World Trade recently ran an article on lessons learned by supply professionals which started out by doing a great job of proclaiming the obvious — it’s been a rough year. As noted, unemployment continues to thwart efforts to tame it, customers are becoming more conservative, and in some quarters, forward thinking and strategizing seem to have been put on hold and profits are hard to make these days.
But is there a silver lining? New opportunities borne of anxiety and the desire among clients and potential clients to overturn every stone they can find to bolster their competitive edges and their bottom lines is a good start, but not a silver lining in and of itself. And executing on the lessons learned from 2008 is something companies should already be doing.
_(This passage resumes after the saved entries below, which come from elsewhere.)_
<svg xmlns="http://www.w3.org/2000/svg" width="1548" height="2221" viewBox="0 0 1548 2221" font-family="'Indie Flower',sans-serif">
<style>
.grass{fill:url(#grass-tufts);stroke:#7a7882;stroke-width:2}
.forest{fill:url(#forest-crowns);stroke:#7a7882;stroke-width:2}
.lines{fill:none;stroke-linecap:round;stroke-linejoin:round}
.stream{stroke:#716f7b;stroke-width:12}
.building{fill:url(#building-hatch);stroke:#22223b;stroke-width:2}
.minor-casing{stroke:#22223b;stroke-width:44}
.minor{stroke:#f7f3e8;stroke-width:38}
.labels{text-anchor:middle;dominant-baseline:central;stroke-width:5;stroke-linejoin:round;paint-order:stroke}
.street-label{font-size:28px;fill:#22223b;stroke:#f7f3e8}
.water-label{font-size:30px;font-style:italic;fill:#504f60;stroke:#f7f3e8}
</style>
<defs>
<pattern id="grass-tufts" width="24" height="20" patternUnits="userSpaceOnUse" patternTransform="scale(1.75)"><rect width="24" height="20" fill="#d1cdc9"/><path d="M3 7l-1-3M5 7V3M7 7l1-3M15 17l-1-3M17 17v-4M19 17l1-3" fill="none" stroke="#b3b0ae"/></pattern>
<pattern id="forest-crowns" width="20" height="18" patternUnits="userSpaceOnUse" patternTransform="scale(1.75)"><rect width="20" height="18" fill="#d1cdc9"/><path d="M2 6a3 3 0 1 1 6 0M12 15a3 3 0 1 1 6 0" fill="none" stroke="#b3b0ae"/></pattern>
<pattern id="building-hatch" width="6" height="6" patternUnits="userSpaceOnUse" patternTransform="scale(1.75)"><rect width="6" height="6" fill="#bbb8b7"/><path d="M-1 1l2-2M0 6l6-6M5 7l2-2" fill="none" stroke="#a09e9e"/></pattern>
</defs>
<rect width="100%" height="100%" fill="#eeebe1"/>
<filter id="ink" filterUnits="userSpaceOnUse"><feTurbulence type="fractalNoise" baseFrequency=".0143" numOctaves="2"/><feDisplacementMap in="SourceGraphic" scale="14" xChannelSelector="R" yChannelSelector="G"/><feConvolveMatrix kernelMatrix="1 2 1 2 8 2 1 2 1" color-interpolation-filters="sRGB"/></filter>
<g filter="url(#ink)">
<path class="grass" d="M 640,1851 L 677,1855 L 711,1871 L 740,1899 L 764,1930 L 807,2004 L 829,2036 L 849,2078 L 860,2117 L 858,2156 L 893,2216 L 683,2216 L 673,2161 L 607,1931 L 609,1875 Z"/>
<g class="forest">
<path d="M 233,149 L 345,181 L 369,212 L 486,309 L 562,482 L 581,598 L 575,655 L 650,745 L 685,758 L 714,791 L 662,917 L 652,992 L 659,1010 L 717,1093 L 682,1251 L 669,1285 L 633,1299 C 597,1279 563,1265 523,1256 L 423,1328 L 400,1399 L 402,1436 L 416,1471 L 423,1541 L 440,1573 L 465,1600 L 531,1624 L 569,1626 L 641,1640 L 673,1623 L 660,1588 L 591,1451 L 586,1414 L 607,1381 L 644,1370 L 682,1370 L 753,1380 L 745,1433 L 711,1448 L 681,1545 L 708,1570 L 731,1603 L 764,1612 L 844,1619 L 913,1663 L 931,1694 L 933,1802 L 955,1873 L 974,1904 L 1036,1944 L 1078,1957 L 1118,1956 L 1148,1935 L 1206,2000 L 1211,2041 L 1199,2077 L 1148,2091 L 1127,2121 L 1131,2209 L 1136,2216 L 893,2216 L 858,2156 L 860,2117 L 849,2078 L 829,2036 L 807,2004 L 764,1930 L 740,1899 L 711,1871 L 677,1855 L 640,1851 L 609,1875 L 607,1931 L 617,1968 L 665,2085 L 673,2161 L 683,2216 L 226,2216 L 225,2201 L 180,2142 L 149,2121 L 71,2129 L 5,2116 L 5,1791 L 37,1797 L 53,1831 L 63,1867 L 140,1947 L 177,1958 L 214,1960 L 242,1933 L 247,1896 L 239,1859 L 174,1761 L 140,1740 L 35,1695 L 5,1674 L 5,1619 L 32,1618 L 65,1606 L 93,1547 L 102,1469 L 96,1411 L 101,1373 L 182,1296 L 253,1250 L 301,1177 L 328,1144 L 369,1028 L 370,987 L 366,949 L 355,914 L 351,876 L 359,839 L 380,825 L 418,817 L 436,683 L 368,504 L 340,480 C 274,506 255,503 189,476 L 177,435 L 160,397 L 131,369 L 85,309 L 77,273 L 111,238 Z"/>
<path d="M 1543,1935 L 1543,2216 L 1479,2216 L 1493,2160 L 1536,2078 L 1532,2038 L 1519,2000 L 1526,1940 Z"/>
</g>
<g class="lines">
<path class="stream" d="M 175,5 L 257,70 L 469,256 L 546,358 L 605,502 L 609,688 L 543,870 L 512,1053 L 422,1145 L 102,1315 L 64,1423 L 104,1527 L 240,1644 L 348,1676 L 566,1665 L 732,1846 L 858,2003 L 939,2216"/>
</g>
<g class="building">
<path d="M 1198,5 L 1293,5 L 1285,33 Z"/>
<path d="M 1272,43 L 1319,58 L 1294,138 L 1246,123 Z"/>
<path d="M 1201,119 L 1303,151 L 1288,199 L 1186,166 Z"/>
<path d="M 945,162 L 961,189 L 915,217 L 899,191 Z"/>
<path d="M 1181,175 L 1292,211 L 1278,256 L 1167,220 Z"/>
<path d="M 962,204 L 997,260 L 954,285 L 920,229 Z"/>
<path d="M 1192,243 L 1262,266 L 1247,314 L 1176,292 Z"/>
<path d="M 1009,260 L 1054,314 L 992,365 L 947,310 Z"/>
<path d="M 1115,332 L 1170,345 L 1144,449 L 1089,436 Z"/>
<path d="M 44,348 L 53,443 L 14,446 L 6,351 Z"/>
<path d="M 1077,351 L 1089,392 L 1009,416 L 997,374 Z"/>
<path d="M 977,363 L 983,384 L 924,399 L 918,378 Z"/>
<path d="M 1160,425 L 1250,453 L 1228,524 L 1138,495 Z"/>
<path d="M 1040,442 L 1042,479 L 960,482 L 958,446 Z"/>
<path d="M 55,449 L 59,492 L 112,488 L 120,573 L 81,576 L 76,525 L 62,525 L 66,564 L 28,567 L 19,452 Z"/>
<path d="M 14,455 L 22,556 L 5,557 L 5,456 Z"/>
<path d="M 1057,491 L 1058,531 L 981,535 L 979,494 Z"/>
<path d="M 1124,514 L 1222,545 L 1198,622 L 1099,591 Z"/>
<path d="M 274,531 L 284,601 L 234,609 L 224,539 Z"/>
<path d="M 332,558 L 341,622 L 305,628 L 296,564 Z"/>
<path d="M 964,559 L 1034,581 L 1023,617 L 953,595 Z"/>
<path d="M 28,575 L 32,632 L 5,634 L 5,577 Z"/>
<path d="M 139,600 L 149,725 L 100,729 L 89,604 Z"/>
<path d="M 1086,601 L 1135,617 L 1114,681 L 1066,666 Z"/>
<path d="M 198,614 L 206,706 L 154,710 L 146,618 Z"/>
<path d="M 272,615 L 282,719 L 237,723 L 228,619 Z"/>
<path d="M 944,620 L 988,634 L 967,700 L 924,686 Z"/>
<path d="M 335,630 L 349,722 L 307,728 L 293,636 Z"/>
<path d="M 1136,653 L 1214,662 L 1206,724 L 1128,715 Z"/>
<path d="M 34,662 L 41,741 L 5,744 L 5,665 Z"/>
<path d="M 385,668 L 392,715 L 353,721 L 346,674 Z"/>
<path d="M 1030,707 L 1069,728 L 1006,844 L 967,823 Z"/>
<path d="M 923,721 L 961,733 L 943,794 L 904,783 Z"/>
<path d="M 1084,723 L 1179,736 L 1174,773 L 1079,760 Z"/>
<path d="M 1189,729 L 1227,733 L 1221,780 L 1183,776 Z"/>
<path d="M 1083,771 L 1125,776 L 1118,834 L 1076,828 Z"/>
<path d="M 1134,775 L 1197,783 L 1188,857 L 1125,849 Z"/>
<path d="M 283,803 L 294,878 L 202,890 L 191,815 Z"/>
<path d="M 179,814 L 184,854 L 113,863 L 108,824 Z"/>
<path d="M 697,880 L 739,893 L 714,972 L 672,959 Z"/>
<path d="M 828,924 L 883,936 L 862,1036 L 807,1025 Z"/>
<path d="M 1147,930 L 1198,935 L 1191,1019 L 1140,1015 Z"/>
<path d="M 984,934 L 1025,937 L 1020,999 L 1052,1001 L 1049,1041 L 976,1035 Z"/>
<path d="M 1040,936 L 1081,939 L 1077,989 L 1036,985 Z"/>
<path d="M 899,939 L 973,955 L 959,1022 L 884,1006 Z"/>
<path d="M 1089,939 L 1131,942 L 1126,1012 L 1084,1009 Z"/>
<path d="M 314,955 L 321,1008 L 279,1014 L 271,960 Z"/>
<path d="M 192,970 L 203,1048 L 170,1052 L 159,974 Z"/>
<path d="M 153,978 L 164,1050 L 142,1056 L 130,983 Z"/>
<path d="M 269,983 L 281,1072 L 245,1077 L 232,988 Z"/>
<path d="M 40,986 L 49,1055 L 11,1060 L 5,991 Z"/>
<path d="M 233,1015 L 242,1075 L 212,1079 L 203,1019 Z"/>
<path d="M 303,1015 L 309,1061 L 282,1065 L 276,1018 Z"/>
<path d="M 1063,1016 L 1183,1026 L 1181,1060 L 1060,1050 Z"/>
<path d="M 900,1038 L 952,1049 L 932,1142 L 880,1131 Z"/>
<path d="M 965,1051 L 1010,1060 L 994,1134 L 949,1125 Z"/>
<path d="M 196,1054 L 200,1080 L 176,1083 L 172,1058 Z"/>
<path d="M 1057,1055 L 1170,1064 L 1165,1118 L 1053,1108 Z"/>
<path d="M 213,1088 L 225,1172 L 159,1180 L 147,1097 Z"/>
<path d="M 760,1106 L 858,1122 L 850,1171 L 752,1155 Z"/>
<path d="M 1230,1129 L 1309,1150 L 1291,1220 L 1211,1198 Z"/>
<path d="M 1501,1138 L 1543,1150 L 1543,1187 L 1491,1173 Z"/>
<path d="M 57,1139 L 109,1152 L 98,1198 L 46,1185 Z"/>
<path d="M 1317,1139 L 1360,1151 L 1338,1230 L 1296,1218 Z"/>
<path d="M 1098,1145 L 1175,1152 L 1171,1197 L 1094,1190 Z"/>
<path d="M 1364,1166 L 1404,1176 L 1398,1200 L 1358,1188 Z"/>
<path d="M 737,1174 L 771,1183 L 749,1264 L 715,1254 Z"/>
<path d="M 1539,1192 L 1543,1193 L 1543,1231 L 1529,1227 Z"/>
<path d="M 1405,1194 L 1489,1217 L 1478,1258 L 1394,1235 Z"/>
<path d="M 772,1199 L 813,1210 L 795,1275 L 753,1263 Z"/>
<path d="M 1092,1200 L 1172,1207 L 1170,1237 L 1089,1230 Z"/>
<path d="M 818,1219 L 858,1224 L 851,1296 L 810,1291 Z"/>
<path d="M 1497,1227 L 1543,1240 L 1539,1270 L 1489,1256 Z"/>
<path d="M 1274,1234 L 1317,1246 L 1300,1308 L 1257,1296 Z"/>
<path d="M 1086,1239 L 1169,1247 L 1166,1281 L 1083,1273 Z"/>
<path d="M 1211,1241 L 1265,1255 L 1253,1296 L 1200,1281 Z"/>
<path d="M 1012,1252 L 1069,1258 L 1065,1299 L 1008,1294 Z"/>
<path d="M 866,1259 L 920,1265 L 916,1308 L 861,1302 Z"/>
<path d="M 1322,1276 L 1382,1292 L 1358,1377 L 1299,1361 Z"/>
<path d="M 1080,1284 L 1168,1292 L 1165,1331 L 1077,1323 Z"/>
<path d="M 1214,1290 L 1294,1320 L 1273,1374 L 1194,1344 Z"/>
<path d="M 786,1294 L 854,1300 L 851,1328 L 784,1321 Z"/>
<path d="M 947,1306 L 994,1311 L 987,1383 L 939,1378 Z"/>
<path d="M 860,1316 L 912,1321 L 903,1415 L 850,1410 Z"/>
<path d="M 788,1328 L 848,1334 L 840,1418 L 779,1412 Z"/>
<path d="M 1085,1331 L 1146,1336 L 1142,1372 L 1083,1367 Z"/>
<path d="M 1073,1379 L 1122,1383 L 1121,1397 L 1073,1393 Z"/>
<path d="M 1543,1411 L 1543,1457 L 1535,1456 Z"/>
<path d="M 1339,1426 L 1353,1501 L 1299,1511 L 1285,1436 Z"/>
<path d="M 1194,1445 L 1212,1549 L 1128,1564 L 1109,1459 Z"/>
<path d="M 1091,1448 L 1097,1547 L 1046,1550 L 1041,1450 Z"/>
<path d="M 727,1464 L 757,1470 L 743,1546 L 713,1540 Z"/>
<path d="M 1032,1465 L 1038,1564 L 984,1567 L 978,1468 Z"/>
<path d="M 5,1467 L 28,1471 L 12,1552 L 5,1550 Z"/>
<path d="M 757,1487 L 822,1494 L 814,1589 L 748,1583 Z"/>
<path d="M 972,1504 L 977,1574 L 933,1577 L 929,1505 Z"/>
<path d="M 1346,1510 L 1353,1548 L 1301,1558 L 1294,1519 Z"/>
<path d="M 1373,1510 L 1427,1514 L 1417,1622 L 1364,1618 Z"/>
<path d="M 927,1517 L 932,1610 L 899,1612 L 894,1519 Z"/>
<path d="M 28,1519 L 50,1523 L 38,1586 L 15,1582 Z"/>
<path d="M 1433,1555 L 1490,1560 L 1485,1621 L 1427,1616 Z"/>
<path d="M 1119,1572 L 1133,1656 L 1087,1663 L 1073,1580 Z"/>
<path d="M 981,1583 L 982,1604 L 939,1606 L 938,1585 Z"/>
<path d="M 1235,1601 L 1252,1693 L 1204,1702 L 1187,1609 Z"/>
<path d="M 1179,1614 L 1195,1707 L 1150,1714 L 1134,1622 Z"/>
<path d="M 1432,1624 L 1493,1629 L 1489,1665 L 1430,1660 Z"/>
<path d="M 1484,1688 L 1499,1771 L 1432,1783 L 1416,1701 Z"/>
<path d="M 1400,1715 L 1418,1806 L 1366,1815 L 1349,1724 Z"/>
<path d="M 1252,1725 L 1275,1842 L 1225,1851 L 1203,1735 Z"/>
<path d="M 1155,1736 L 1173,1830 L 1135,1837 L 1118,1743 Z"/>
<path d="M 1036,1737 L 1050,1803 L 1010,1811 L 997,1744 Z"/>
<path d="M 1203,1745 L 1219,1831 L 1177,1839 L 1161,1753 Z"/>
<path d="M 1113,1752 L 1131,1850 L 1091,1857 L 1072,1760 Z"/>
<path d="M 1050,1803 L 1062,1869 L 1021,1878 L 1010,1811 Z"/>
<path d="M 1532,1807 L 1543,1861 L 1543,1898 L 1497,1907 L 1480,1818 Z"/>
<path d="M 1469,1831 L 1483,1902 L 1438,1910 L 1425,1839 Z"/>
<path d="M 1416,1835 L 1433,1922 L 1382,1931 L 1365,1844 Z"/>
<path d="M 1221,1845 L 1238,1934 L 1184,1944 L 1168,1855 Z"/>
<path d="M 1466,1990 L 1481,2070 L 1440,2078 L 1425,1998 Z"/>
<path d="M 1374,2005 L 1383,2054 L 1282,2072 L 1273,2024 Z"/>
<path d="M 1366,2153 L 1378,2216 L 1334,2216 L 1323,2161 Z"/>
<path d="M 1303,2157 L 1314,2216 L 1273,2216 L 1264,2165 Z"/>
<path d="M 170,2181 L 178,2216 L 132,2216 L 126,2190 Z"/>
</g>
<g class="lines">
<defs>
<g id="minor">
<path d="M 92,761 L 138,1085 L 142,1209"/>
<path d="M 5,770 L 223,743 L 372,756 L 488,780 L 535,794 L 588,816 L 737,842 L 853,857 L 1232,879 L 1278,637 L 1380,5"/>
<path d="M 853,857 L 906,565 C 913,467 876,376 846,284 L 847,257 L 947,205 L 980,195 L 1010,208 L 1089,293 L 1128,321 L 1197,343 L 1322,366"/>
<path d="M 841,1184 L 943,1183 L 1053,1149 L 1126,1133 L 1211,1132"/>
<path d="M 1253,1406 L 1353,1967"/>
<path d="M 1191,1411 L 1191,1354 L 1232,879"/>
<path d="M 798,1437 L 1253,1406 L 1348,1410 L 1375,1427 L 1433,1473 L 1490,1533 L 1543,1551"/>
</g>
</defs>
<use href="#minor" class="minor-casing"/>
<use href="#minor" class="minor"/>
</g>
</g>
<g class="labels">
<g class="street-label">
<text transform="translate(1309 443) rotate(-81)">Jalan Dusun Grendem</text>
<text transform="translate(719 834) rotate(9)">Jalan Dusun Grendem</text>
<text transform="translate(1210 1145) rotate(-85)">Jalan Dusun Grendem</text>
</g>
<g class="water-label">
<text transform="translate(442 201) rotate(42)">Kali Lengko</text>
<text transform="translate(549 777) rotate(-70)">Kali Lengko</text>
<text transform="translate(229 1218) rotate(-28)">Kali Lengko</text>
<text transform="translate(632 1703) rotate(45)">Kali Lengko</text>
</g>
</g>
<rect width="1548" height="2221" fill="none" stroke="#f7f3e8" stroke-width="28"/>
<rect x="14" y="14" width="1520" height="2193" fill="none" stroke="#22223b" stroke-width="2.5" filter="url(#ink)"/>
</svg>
Understanding the market is good, understanding the technology requirements of the market is better, and understanding how to utilize both to provide more value to the customers is key, but should it take an extreme harsh environment to learn the lesson? And is the consensus reaction of lengthening decision times and more deliberation right when efforts need to be made to reduce costs and create value now?
And are 3PLs really getting more business opportunities? They’ve always done, and had the ability to consult on, inventory, regardless of whether or not companies care about inventory optimization outside of down markets. And there hasn’t really been any new offerings in VMI (Vendor Managed Inventory). And leading companies have always been doing supply network optimization on a somewhat regular basis. And smart companies never chase bad deals.
It sounds to me like average company hasn’t learned much, and that it definitely has not learned that the best way to weather a storm is to prepare for it before it hits. Innovation and improvement should be continuous and strategically planned, not a one-time tactical response to a down market. That’s the one lesson worth learning.